Das steht hier z. B. anders, betreffend EU-Roaming: https://www.teltarif.de/aldi-talk-eu-roaming/news/68969.html. Auch fürs restliche Ausland müsste man passende Pakete zubuchen. Aber du hast Recht, wenn du bei der An- und Abreise das Händie ausmachst und dann im Ausland nur im WLAN des Hotels surfst.


----------



## BenTigger (5 Oktober 2017)

Genauer gesagt:



> Die ALDI TALK All-Net-Flat enthält:
> 
> - unbegrenzt Inklusiveinheiten (Min./SMS) für Standard-Gespräche und -SMS innerhalb Deutschlands sowie im EU-Ausland
> - EU-weit bis zu 3 GB High-Speed-Datenvolumen mit bis zu 21,6 Mbit/s im Download und bis zu 8,6 Mbit/s im Upload, danach bis zu 56 kbit/s im Up- und Download.



Limit ist wie zu Hause, auch im EU-Ausland zu nutzen.
ABER: mit EU ist hier nicht Europa, sondern die Europäische Union gemeint.
Für die Europäischen nicht EU (Union) Länder ist dann der Zusatztarif zu buchen. 

Wobei :


> EU-Internet Paket 500 mit einer Laufzeit von 7 Tagen ohne automatische Verlängerung. Das Paket beinhaltet bis zu 500 MB für das mobile Surfen im Internet im EU-Ausland und _*in der Schweiz*_ ohne VoIP. Die Taktung erfolgt in 100 KB Intervallen. Das Paket ist jederzeit nachbuchbar.
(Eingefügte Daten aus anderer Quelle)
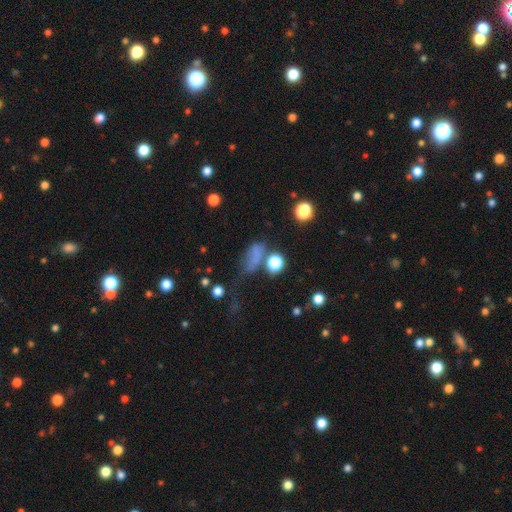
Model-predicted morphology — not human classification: Smooth or featured? Predicted: smooth (p=0.62). How rounded? Predicted: in between (p=0.68). Merging? Predicted: none (p=0.34).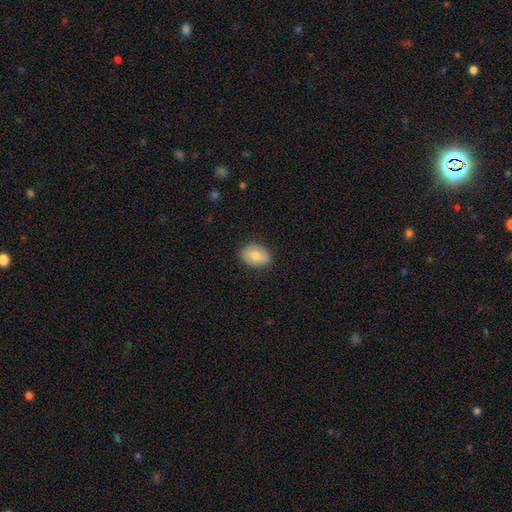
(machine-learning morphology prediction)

Bei vorzeitiger Nachbuchung bzw. am Laufzeitende entfallen nicht genutzte Inklusiveinheiten.
> 
> Mit Buchung des Paketes wird der 14-tägige EU-Kostenschutz aktiviert, der nach Ablauf oder Ausschöpfung des Paketes die kostenpflichtige Nutzung von Daten unterbindet. Zur Nutzung von mobilen Daten im Standard Roaming Tarif kann der Kostenschutz jederzeit durch eine kostenfreie Rückantwort mit „Ja“ auf die entsprechende Info-SMS aufgehoben werden. Nach Aufhebung oder Auslaufen des Kostenschutzes sowie des Paketes gelten die Preise gemäß Roaming-Preisliste.
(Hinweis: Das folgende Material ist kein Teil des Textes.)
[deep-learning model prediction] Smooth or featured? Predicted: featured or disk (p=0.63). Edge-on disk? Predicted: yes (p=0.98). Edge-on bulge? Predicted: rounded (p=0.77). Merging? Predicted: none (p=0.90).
hier nur die Schweiz erwähnt wird...


----------



## Macori (13 Oktober 2018)

Mit EU ist gerade die Nicht EU gemeint, in dem Fall die Schweiz. Dafür macht das Paket Sinn. Nur dafür.
Warum es EU Paket heisst, weiss sicher die freundliche Aldi Kassiererin


----------



## BenTigger (14 Oktober 2018)

Weil EU nicht mit Europa gleichzusetzen ist. EU bedeutet Europäische Union.
Nur die Länder, die der EU beigetreten sind, müssen sich an die Abmachungn anpassen.
Die Schweiz ist daher eben EU Ausland. Die gehört nicht zur EU.


----------



## hFranz (22 Oktober 2018)

Liechtenstein gehört auch nicht zur EU, dort aber kostet Roaming mit deutscher Karte nichts extra ...


----------



## BenTigger (22 Oktober 2018)

Naja, Lichtenstein ist so klein, da sind die Handys immer noch im EU Netz eingebucht


----------